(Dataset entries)
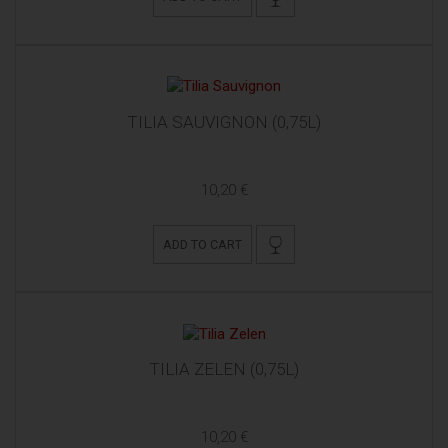
TILIA SAUVIGNON (0,75L)
10,20 €
ADD TO CART
TILIA ZELEN (0,75L)
10,20 €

Aim of the exercise: Please output the text lines from all the items above word for word, leaving out the pictures.

Solution to this task:
TILIA SAUVIGNON (0,75L)
10,20 €
ADD TO CART
TILIA ZELEN (0,75L)
10,20 €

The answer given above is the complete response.